After August 2020: BS EN 14825:2018 Air conditioners, liquid chilling packages and heat pumps, with electrically driven compressors, for space heating and cooling. Testing and rating at part load conditions and calculation of seasonal performance.

  • To be used in conjunction with the ETL Cellar Cooling Equipment SEPR calculation tool (see below). 

1.4.2       Performance metrics

The Coefficient of Performance (COP) at full load shall be calculated using the following equation, in accordance with BSI PAS 57:2003.

$$COP=\frac{(system\ cooling\ capacity\ (kW))}{(system\ energy\ consumption\ (kW))}$$

The Seasonal Energy Performance Ratio (SEPR), shall be calculated using the ETL Cellar Cooling Equipment SEPR Calculation Tool in conjunction with BS EN 14825:2018, which is based upon four rating point measurements of COP (32, 25, 15 and 5oC ambient temperatures).  

1.4.3       Test Requirements

Testing (after August 2020) shall use the calorimeter test method defined in Annex A of BS EN 14511‑3:2018.

1.4.4       Rounding 

For the avoidance of doubt test data should be presented to 2 decimal places. As an example, a COP of 3.29 would be deemed to not meet the performance requirements.

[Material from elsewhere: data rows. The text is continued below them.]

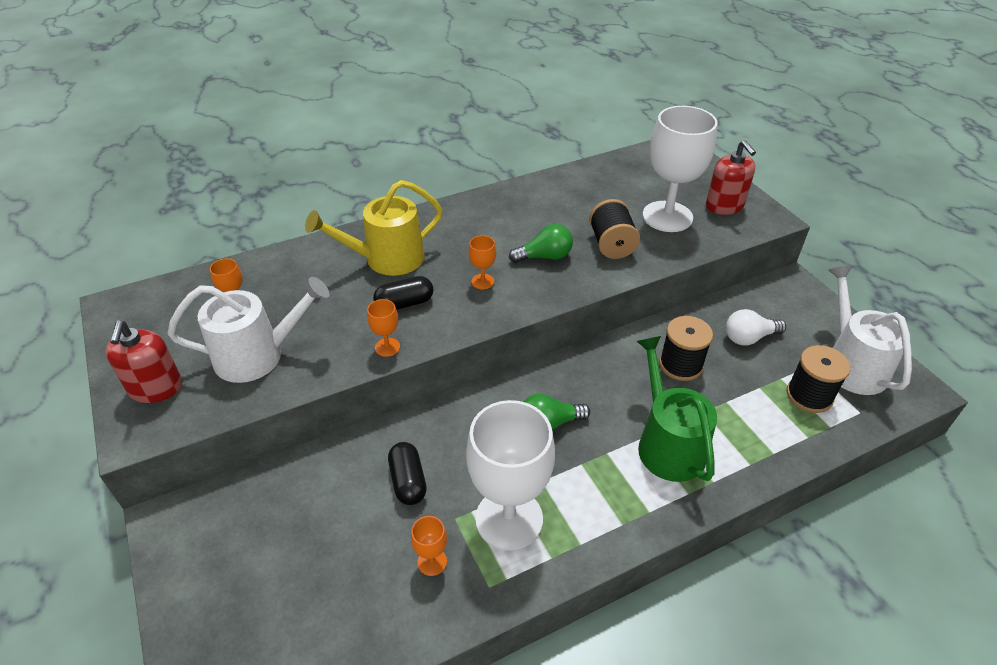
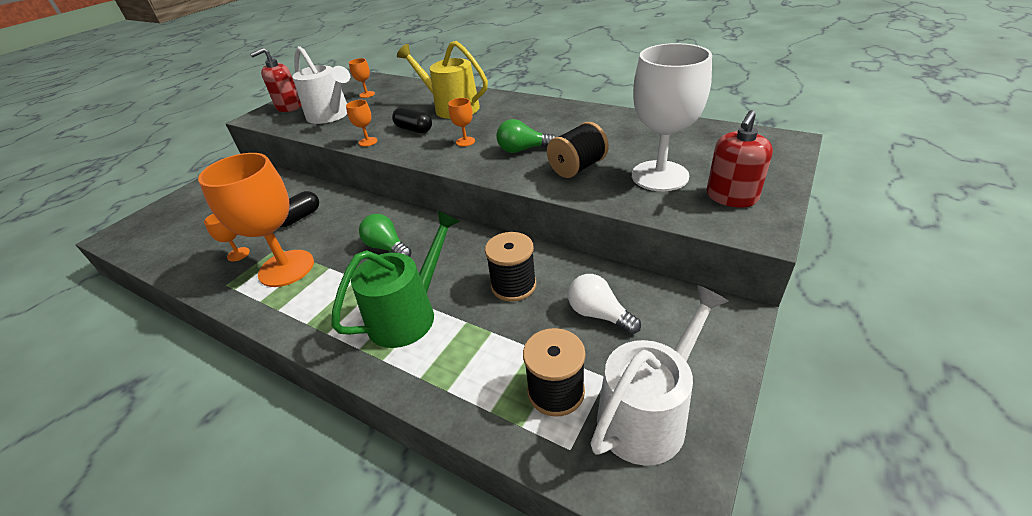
camera: 60 degrees right, 5 degrees down
white goblet [466,400,555,550] -> orange goblet [198,153,314,287]
green light bulb [509,224,573,263] -> green light bulb turned 135 degrees clockwise [497,119,555,153]

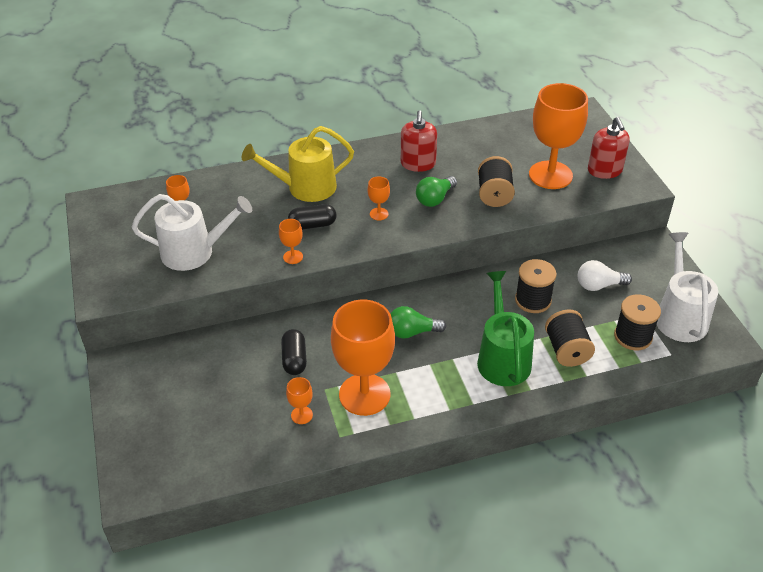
camera: 50 degrees left, 5 degrees up
red soap dispenser [250,48,302,112] -> red soap dispenser moved to [401,110,437,172]
white goblet [632,43,712,191] -> orange goblet [529,83,588,189]
none -> black spool [545,309,595,367]

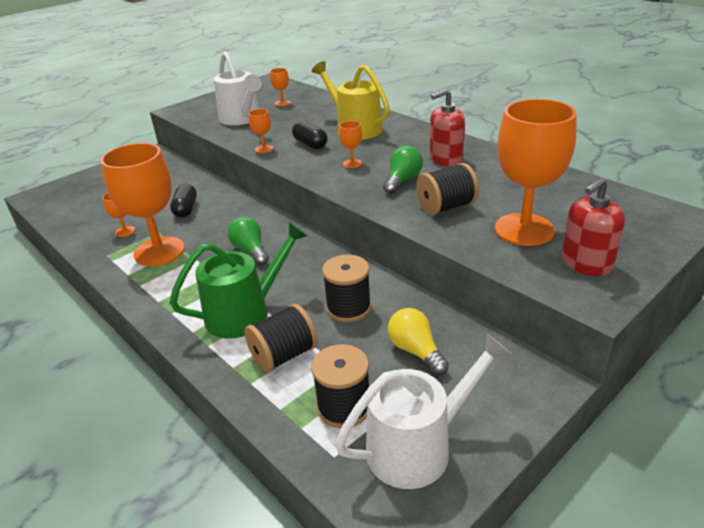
camera: 65 degrees right, 10 degrees down
black capsule [281,329,307,375] -> black capsule turned 60 degrees counterclockwise [170,184,197,218]
green light bulb [416,176,457,207] -> green light bulb turned 105 degrees clockwise [383,146,423,194]
white light bulb [578,260,632,291] -> yellow light bulb [388,308,449,375]

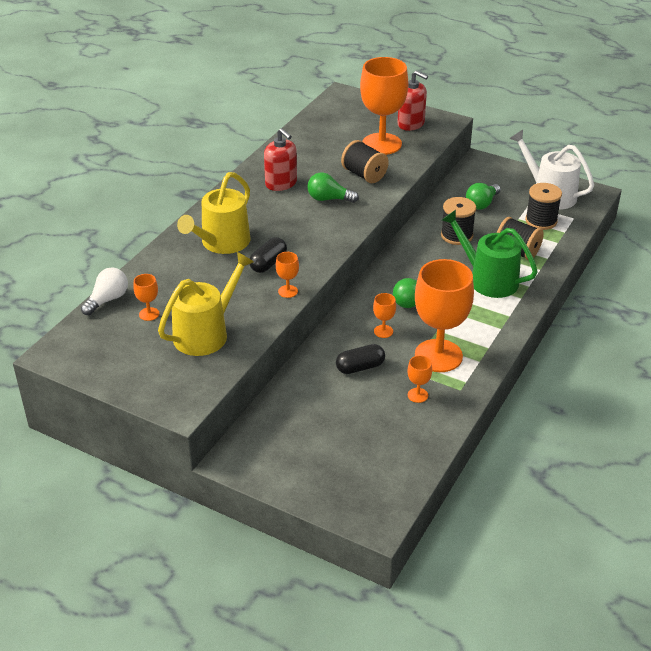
camera: 110 degrees left, 5 degrees up
white watering can [214,51,262,125] -> yellow watering can [158,252,254,356]
orange goblet [339,121,362,168] -> orange goblet moved to [373,293,396,338]
yellow light bulb [388,308,449,375] -> green light bulb [466,183,501,210]
none -> white light bulb [81,267,128,315]

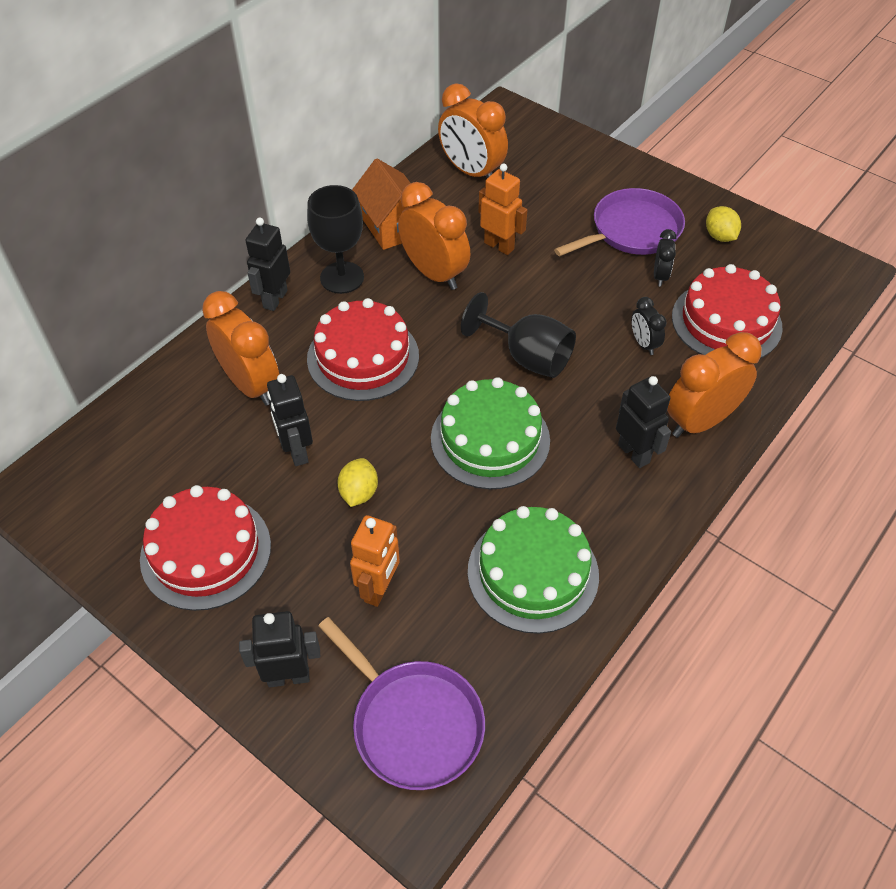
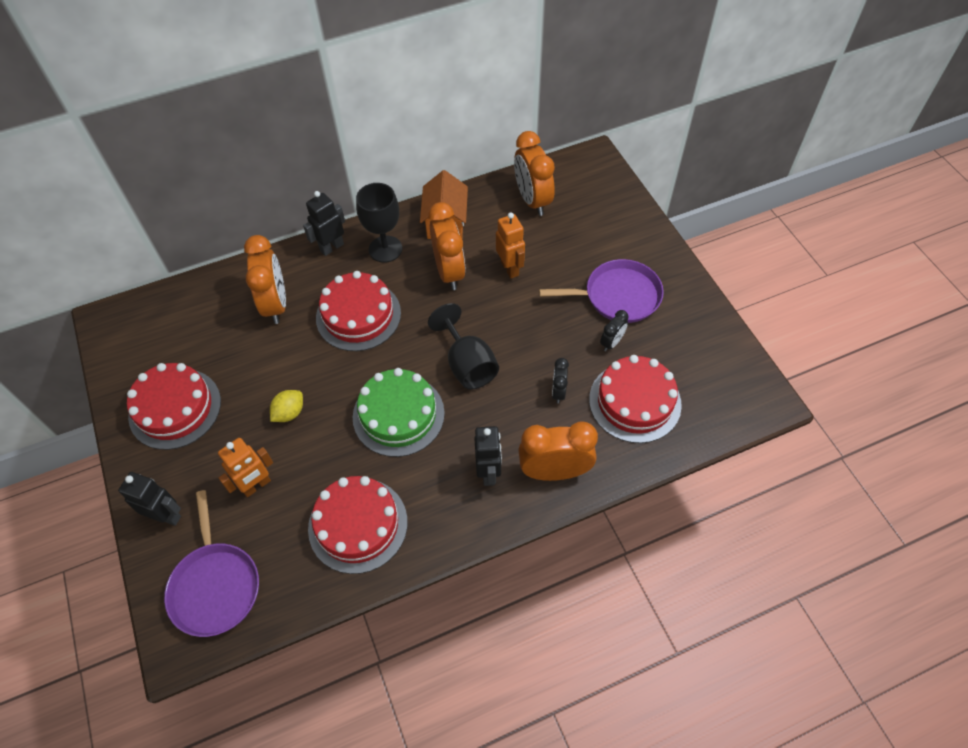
camera: 30 degrees right, 5 degrees up
black robot [267,374,313,466] -> none
green cake [468,506,599,634] -> red cake [308,476,408,574]
yellow lemon [706,206,741,242] -> none

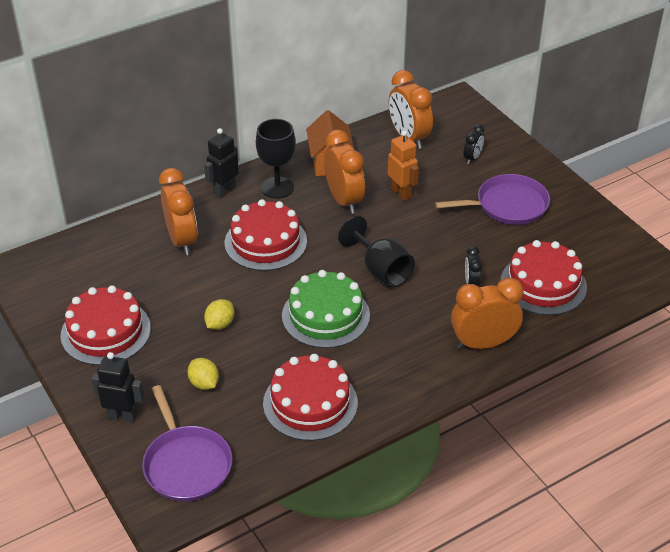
camera: 10 degrees left, 15 degrees down
orange robot [218,438,273,497] -> yellow lemon [187,358,219,390]
black robot [474,426,502,486] -> none
black clock [600,310,628,352] -> black clock moved to [463,124,485,164]

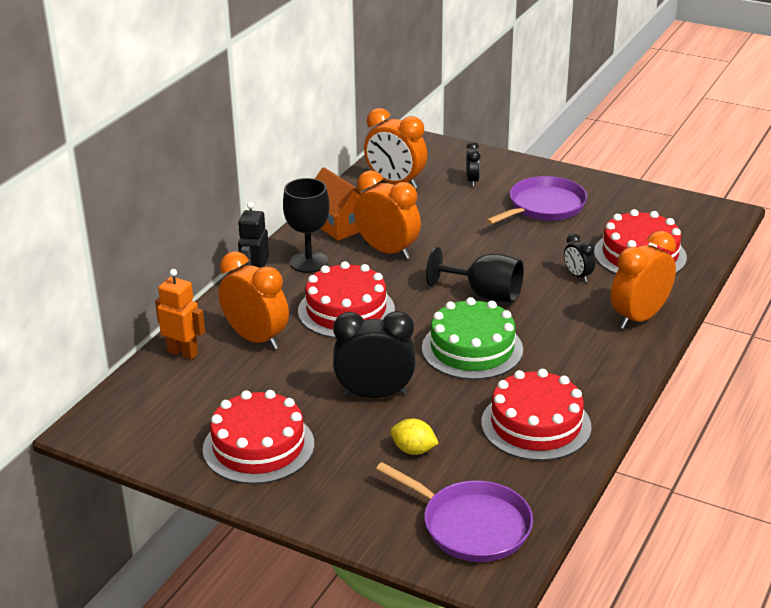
camera: 30 degrees left, 10 degrees down
black robot [92,352,144,423] -> none
yellow lemon [204,299,234,330] -> black clock [333,311,416,398]
orange robot [388,130,419,201] -> orange robot moved to [155,269,205,360]

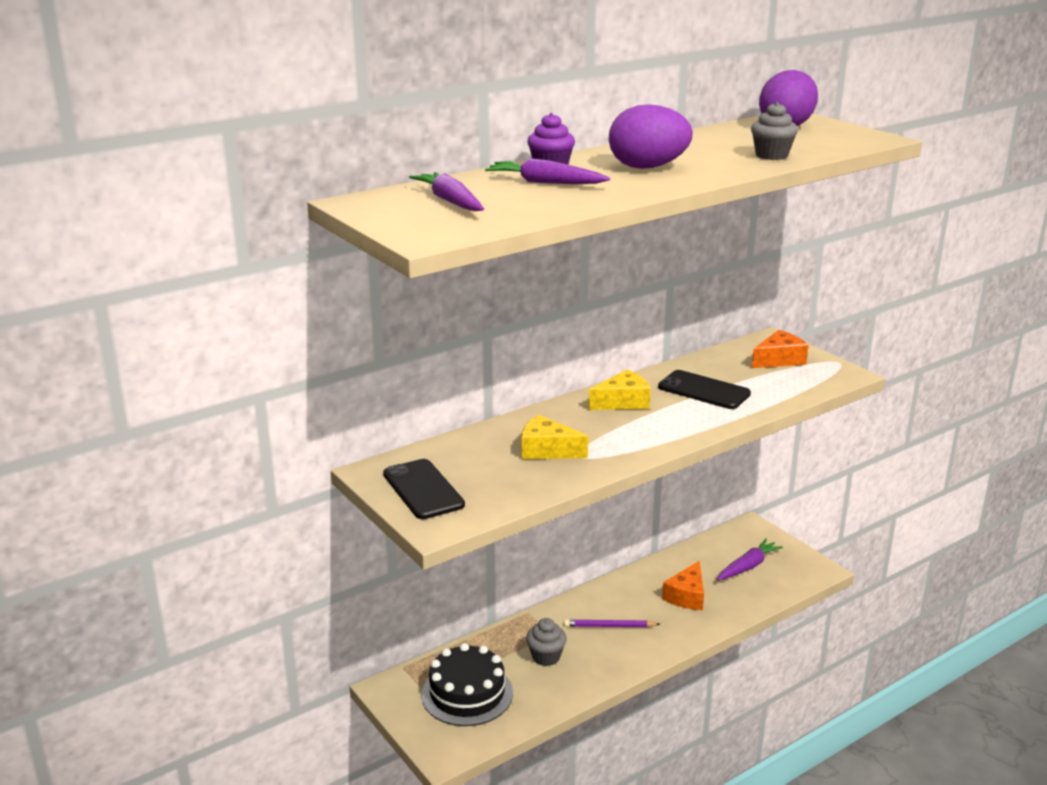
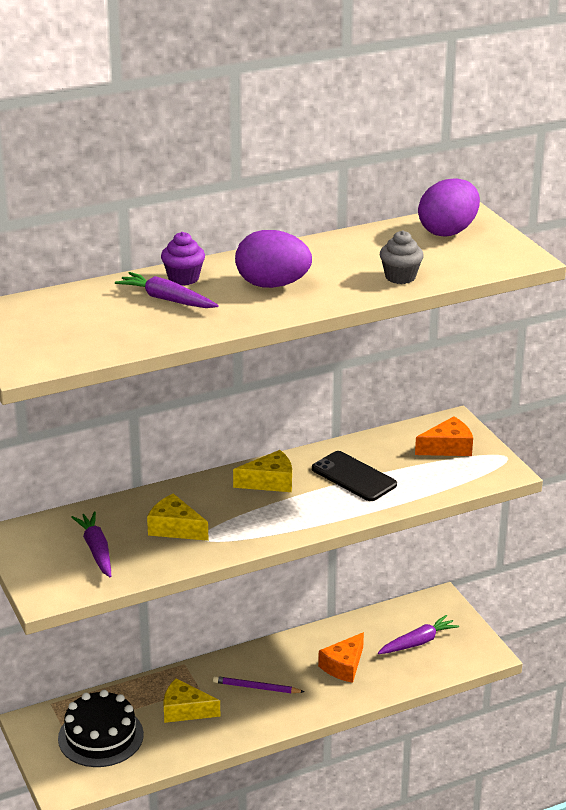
camera: 10 degrees right, 5 degrees up
black phone [383,459,465,519] -> none
purple carrot [409,172,484,211] -> purple carrot moved to [71,512,111,577]
grey cupcake [526,618,567,666] -> yellow cheese [163,679,220,723]

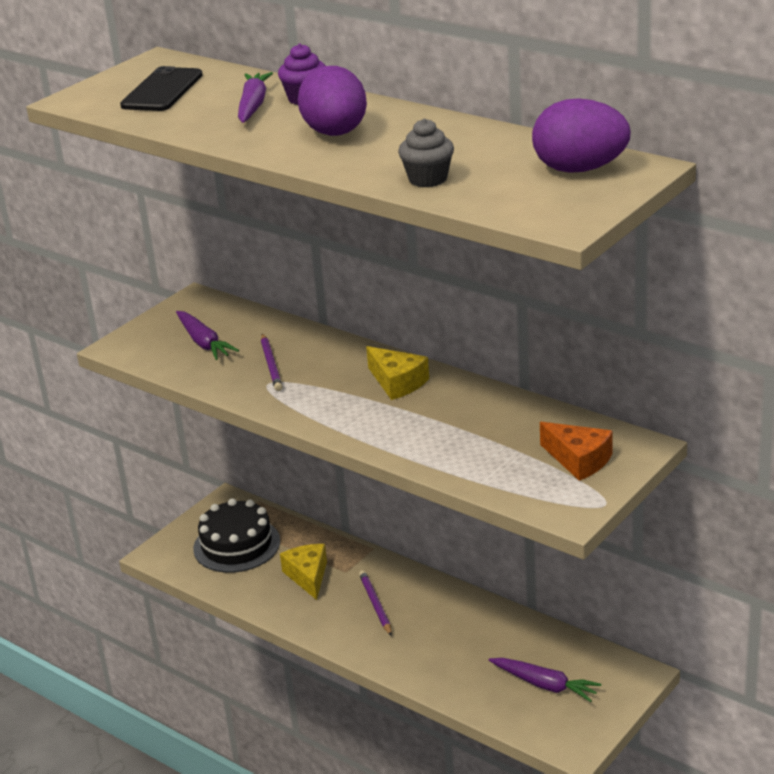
camera: 65 degrees right, 0 degrees up
purple carrot [71,512,111,577] -> purple carrot turned 105 degrees clockwise [176,311,239,360]
yellow cheese [147,493,209,541] -> purple pencil [261,333,283,391]
black phone [312,451,397,501] -> black phone moved to [120,66,203,111]
orange cheese [318,632,364,683] -> none

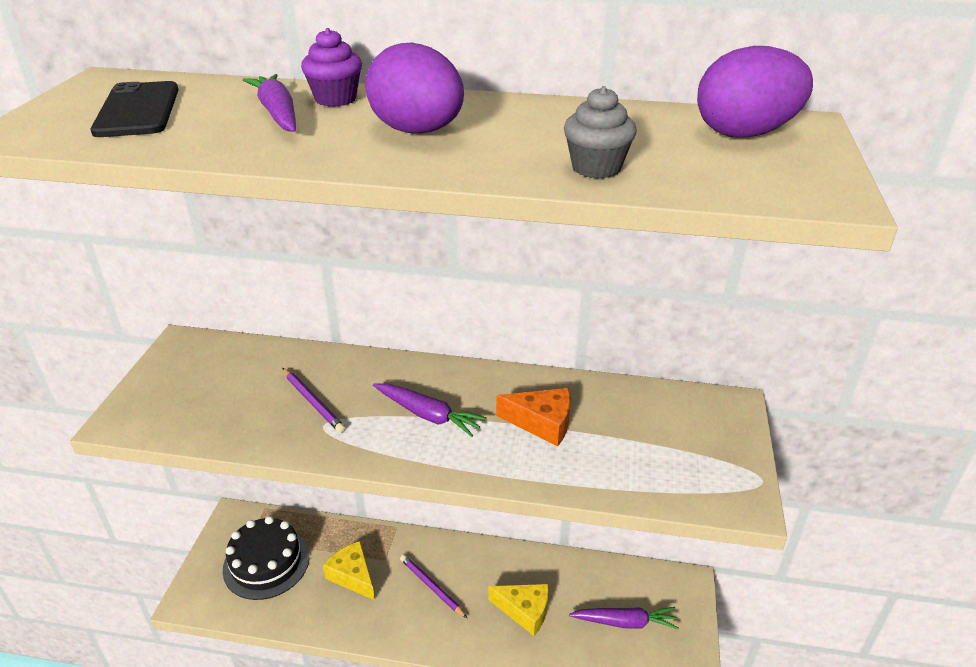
camera: 30 degrees left, 5 degrees up
purple carrot [176,311,239,360] -> purple carrot moved to [373,383,487,437]
yellow cheese [366,346,429,400] -> yellow cheese moved to [488,584,549,636]
orange cheese [540,422,612,481] -> orange cheese moved to [496,388,570,447]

1.5           Verification for ETL Listing

Any of the following testing routes may be used to demonstrate the conformity of products against the requirements:

  • In-house testing – Self-tested and verified or cross-checked by an independent body
  • Witnessed testing
  • Independent testing
  • Representative testing (see clause 44.5.1 below)

Further information regarding the first four routes can be found in Guidance Note 5 on the ETL product testing framework[2].

1.5.1       Representative testing 

Where applications are being made for a range of two or more products that are variants of the same basic design, test data may be submitted for a representative selection of models, provided that all variants:

  • Use the same refrigerant as the representative model.
  • Have the same compressor type (i.e. manufacturer, method of compression (e.g. reciprocating or scroll) and type of enclosure (e.g. hermetic or semi-hermetic)) as the representative model.
  • Have the same sub cooling arrangement as the representative model.
  • Have the same number of evaporators.
  • Fit within the same product category (e.g. are all split systems).

The representative models shall be selected by dividing the range of products into groups of models with similar design characteristics, and testing a model in the lowest quartile of predicted performance in each group. The performance of each model in the group shall be predicted using a validated mathematical model. As a minimum, at least two models shall be tested in each range of products and in each laboratory used for product testing.

It should be noted that:

  • If a manufacturer voluntarily removes the representative model from the Energy Technology List (ETL) then other products linked with that representative model may or may not be permitted to remain on the ETL.
  • If any product submitted under these representative model rules is later found not to meet the performance criteria when independently tested, then all products based on the same representative model will be removed from the ETL.

1.6           Conformity testing

Products listed on the ETL may be subject to the scheme’s conformity testing programme in order to ensure listed models continue to meet the ETL requirements.

1.7           Review

1.7.1       Indicative review date

This specification will be reviewed during the 2022/23 ETL review cycle.

1.7.2       Illustrative future direction of the requirements 

Future changes to the Specification may include:

  • Transition to SEPR as the basis for performance thresholds, using BS EN 14825:2018.
  • Removal of BSI PAS 57:2003 as a measurement standard, testing requirement, and associated COP thresholds.
  • Define an SEPR performance threshold and reassess all listed products against this requirement, ensuring only models with an SEPR are listed on the ETL from April 2023.